Materials provided ->
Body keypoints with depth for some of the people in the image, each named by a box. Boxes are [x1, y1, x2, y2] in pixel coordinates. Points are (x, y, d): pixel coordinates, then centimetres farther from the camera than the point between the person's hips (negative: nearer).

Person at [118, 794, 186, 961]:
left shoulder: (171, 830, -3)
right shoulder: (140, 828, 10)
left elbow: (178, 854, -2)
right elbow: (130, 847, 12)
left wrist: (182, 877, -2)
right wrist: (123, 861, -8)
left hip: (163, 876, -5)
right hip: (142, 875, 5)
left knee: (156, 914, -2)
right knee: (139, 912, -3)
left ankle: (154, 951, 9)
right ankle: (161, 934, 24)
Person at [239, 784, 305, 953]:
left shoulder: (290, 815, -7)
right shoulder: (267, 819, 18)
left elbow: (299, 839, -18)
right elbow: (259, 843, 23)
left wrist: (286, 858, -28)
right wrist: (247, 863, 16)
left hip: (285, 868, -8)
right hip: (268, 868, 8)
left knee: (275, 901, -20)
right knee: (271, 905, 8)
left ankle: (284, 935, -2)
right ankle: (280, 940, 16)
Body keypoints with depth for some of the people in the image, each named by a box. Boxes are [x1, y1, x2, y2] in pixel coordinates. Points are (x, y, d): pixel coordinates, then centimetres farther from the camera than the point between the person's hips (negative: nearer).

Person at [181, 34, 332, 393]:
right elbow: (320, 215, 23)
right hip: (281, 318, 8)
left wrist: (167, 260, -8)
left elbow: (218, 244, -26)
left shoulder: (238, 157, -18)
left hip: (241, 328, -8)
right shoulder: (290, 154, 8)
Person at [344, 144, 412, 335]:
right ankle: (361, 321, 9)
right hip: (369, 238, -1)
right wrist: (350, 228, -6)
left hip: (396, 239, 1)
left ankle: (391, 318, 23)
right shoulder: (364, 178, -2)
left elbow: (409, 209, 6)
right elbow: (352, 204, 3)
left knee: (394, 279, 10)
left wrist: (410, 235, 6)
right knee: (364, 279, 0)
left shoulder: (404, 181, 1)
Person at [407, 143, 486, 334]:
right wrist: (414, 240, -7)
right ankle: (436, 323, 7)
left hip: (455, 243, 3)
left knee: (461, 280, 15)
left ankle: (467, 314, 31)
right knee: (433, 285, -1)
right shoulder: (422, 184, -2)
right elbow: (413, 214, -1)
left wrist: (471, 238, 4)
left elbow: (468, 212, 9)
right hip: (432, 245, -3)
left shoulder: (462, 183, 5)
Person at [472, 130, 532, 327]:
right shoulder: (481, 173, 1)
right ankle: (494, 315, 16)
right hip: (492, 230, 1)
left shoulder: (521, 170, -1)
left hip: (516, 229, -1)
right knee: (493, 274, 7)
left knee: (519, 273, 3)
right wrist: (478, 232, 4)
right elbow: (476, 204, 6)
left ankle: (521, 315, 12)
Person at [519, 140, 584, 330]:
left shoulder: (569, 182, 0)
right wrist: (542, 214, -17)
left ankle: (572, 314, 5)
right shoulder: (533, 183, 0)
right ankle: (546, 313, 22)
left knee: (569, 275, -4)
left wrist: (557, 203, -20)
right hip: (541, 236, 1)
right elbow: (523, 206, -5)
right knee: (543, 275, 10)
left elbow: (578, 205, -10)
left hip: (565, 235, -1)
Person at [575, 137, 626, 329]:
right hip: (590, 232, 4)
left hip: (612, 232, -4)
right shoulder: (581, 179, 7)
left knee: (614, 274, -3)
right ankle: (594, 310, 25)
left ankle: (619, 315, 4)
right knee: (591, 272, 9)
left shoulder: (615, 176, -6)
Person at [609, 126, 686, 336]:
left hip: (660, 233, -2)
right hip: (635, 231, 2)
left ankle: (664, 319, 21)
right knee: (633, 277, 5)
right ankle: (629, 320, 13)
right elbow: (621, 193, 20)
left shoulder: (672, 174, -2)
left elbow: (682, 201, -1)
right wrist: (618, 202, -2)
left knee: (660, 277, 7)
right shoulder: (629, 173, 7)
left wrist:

Work request -> Please copy out all of the entries above line for line, without changing a single character.

Written answer ->
Body keypoints with depth for some of the people in the image, each named by a box. Boxes are [x1, y1, x2, y2] in pixel coordinates. Points are (x, y, d): pixel coordinates, then centimetres farther from the camera than the point between the person's hips (negative: nearer).

Person at [118, 794, 186, 961]:
left shoulder: (171, 830, -3)
right shoulder: (140, 828, 10)
left elbow: (178, 854, -2)
right elbow: (130, 847, 12)
left wrist: (182, 877, -2)
right wrist: (123, 861, -8)
left hip: (163, 876, -5)
right hip: (142, 875, 5)
left knee: (156, 914, -2)
right knee: (139, 912, -3)
left ankle: (154, 951, 9)
right ankle: (161, 934, 24)
Person at [239, 784, 305, 953]:
left shoulder: (290, 815, -7)
right shoulder: (267, 819, 18)
left elbow: (299, 839, -18)
right elbow: (259, 843, 23)
left wrist: (286, 858, -28)
right wrist: (247, 863, 16)
left hip: (285, 868, -8)
right hip: (268, 868, 8)
left knee: (275, 901, -20)
right knee: (271, 905, 8)
left ankle: (284, 935, -2)
right ankle: (280, 940, 16)
Body keypoints with depth for some of the people in the image, each named by a box. Boxes are [x1, y1, x2, y2] in pixel coordinates. Points are (x, y, d): pixel coordinates, then centimetres farther from the camera than the point between the person's hips (negative: nearer).

Person at [181, 34, 332, 393]:
right elbow: (320, 215, 23)
right hip: (281, 318, 8)
left wrist: (167, 260, -8)
left elbow: (218, 244, -26)
left shoulder: (238, 157, -18)
left hip: (241, 328, -8)
right shoulder: (290, 154, 8)
Person at [344, 144, 412, 335]:
right ankle: (361, 321, 9)
right hip: (369, 238, -1)
right wrist: (350, 228, -6)
left hip: (396, 239, 1)
left ankle: (391, 318, 23)
right shoulder: (364, 178, -2)
left elbow: (409, 209, 6)
right elbow: (352, 204, 3)
left knee: (394, 279, 10)
left wrist: (410, 235, 6)
right knee: (364, 279, 0)
left shoulder: (404, 181, 1)
Person at [407, 143, 486, 334]:
right wrist: (414, 240, -7)
right ankle: (436, 323, 7)
left hip: (455, 243, 3)
left knee: (461, 280, 15)
left ankle: (467, 314, 31)
right knee: (433, 285, -1)
right shoulder: (422, 184, -2)
right elbow: (413, 214, -1)
left wrist: (471, 238, 4)
left elbow: (468, 212, 9)
right hip: (432, 245, -3)
left shoulder: (462, 183, 5)
Person at [472, 130, 532, 327]:
right shoulder: (481, 173, 1)
right ankle: (494, 315, 16)
right hip: (492, 230, 1)
left shoulder: (521, 170, -1)
left hip: (516, 229, -1)
right knee: (493, 274, 7)
left knee: (519, 273, 3)
right wrist: (478, 232, 4)
right elbow: (476, 204, 6)
left ankle: (521, 315, 12)
Person at [519, 140, 584, 330]:
left shoulder: (569, 182, 0)
right wrist: (542, 214, -17)
left ankle: (572, 314, 5)
right shoulder: (533, 183, 0)
right ankle: (546, 313, 22)
left knee: (569, 275, -4)
left wrist: (557, 203, -20)
right hip: (541, 236, 1)
right elbow: (523, 206, -5)
right knee: (543, 275, 10)
left elbow: (578, 205, -10)
left hip: (565, 235, -1)
Person at [575, 137, 626, 329]:
right hip: (590, 232, 4)
left hip: (612, 232, -4)
right shoulder: (581, 179, 7)
left knee: (614, 274, -3)
right ankle: (594, 310, 25)
left ankle: (619, 315, 4)
right knee: (591, 272, 9)
left shoulder: (615, 176, -6)
Person at [609, 126, 686, 336]:
left hip: (660, 233, -2)
right hip: (635, 231, 2)
left ankle: (664, 319, 21)
right knee: (633, 277, 5)
right ankle: (629, 320, 13)
right elbow: (621, 193, 20)
left shoulder: (672, 174, -2)
left elbow: (682, 201, -1)
right wrist: (618, 202, -2)
left knee: (660, 277, 7)
right shoulder: (629, 173, 7)
left wrist:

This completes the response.